According to the passage on food security, what did the underlying idea hold to be a more efficient way of providing food security than domestic reserves and price controls?

(Beginning of Selected passage)

I think the underlying idea, in as much as there was one, was that international aid was a more efficient way of providing food security than domestic reserves and price controls. Which has a certain plausibility to it, as long as you only look at one country at a time and assume that food shortages will be caused by ecological famines, which are more or less uncorrelated between regions, rather than a global inflation in food prices which overwhelms the capacity of the food aid industry, and which arrives at a time of fiscal strain in donor nations. Of course, the general approach of assuming that one's risks are uncorrelated and manageable is one that has been causing all sorts of problems in the world economy of late.
22 Apr 2008 (updated 22 Apr 2008 at 12:36 UTC) »
I'm amused also to read references sections that cite Raph's abandoned trust -metrics thesis as if it was a successfully defended one. Folks who run into the thesis he did write will no doubt conclude he is one of the select few who wrote two PhDs concurrently...

(End of Selected passage)
(Beginning of Data supplied)

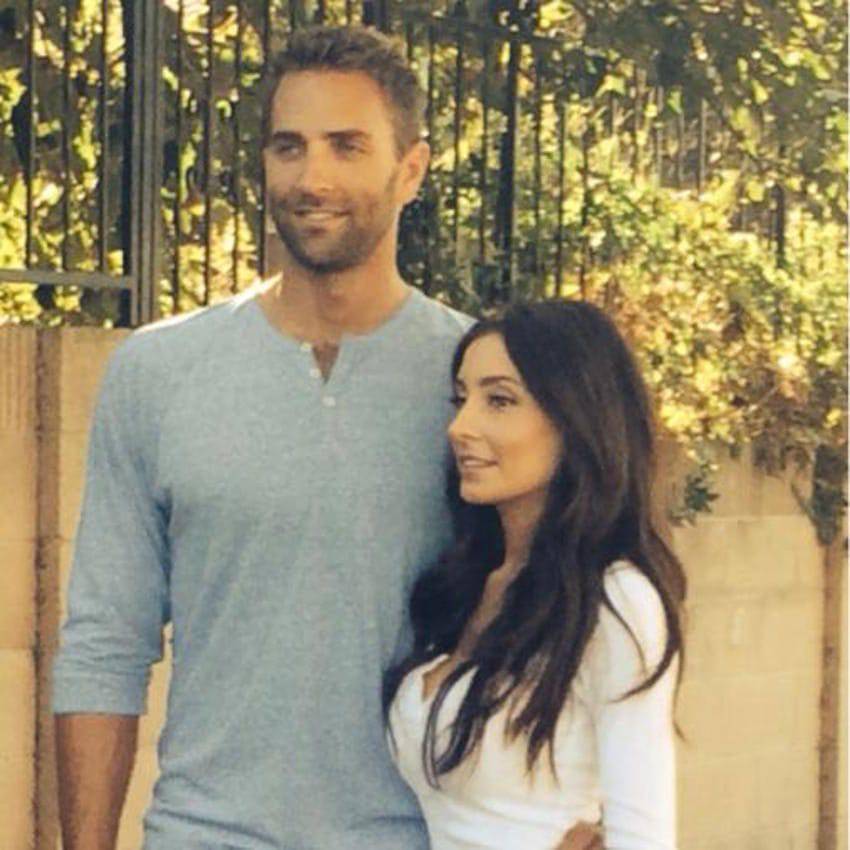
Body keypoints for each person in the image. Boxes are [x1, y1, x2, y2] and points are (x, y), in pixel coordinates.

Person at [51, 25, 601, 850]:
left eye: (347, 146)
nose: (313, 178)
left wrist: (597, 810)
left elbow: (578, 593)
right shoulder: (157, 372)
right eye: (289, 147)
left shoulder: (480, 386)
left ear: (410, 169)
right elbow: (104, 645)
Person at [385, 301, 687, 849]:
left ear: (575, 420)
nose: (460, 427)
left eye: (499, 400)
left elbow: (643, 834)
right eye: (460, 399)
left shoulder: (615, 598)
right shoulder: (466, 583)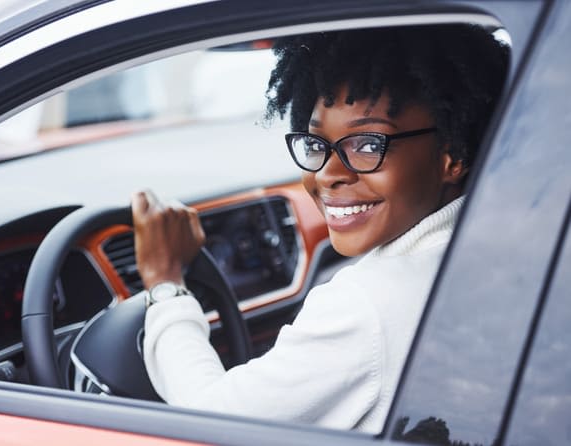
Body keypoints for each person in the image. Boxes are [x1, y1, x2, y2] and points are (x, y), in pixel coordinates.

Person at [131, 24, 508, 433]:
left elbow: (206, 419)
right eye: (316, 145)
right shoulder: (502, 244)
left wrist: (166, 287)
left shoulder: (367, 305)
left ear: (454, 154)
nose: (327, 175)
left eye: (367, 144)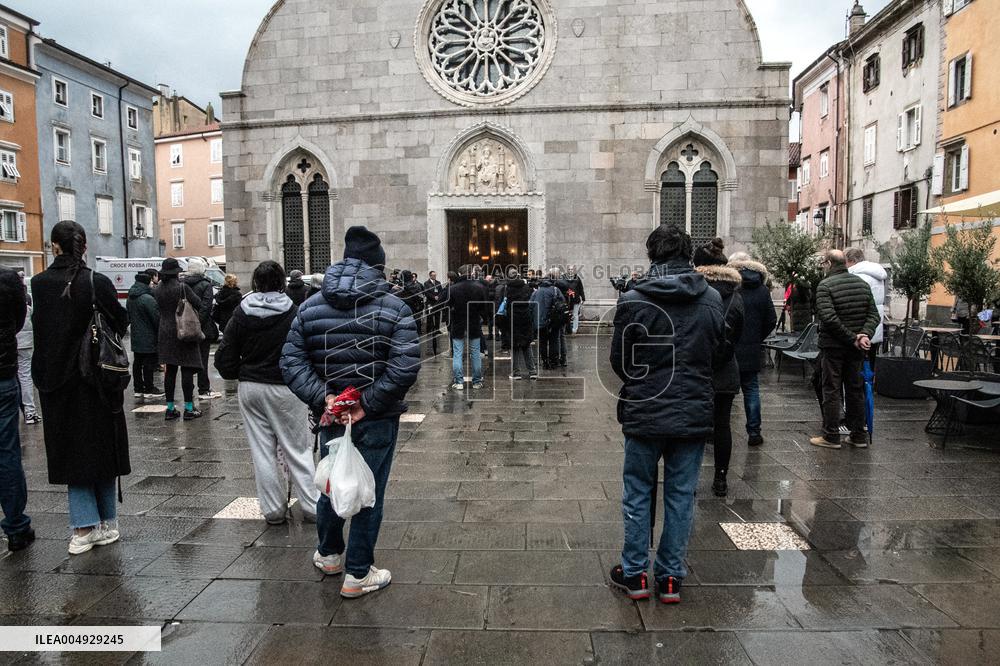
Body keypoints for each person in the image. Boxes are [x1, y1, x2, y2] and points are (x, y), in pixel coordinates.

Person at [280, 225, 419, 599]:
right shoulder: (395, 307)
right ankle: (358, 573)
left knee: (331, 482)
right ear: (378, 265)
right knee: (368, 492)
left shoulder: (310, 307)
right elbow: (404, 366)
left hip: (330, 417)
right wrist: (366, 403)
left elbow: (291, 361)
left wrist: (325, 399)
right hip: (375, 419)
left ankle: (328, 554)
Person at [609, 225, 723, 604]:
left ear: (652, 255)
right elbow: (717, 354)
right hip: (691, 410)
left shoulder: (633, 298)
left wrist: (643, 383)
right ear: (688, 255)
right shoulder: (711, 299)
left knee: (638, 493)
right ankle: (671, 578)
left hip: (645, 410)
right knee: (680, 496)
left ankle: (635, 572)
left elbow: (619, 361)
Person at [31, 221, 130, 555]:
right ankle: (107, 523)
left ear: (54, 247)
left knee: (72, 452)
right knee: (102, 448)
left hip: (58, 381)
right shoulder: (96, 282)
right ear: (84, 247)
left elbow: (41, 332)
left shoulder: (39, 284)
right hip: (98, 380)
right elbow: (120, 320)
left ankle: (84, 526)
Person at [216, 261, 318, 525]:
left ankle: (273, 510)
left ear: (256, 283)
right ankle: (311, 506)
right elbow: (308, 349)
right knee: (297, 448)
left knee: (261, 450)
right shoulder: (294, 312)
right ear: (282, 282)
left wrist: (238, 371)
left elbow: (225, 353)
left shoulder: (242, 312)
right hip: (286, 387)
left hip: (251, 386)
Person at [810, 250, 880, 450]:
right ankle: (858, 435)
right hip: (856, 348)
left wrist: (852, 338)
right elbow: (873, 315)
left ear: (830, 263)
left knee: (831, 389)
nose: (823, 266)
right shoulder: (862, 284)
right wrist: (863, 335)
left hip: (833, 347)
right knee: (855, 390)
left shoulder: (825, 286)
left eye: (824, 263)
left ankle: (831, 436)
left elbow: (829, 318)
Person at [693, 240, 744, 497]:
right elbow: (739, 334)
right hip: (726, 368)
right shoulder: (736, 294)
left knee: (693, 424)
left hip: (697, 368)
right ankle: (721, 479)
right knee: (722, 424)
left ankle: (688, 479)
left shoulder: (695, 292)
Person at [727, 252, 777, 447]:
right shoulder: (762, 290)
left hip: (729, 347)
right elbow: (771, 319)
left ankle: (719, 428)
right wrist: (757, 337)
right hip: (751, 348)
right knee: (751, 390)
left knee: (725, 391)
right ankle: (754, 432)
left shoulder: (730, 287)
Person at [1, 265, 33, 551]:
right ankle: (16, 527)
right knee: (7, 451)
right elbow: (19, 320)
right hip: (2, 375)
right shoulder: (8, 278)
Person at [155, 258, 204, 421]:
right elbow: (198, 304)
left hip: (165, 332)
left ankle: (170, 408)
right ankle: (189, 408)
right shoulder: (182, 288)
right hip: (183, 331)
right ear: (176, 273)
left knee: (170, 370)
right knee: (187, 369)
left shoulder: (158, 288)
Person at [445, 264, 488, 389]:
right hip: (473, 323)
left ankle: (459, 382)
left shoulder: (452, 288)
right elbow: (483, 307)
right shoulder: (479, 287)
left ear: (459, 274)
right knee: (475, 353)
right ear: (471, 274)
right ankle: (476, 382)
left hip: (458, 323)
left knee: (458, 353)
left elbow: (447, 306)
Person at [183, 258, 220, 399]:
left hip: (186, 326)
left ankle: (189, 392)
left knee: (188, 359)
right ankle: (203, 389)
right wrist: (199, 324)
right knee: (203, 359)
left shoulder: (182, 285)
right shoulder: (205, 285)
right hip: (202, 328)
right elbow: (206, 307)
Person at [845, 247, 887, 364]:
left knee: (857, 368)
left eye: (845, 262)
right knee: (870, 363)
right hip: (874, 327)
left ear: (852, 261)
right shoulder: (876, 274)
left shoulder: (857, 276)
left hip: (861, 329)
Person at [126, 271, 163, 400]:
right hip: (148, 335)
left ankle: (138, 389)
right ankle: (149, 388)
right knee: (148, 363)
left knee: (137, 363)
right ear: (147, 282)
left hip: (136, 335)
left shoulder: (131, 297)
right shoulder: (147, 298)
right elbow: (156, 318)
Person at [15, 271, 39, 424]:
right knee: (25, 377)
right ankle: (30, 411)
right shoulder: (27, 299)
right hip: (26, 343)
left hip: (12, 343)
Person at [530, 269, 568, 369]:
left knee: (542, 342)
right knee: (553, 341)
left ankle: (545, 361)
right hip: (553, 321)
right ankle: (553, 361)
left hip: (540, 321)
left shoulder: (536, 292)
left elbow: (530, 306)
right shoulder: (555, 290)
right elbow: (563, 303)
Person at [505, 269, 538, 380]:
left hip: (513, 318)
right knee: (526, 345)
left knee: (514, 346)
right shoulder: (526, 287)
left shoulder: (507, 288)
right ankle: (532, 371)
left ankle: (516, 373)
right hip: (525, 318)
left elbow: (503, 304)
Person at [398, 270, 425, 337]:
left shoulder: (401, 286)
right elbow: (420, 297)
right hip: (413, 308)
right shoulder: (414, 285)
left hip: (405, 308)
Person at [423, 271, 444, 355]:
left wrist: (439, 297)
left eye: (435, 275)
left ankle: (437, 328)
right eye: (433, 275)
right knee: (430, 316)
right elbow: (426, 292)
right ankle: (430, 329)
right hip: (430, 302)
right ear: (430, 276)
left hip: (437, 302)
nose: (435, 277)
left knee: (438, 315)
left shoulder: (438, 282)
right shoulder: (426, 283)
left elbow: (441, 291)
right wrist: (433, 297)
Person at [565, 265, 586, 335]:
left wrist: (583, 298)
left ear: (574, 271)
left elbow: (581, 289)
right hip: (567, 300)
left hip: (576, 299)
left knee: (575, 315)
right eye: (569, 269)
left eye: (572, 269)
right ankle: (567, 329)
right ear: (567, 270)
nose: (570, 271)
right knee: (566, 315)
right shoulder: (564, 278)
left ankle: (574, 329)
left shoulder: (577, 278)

(End of Data supplied)

* Response:
International aid.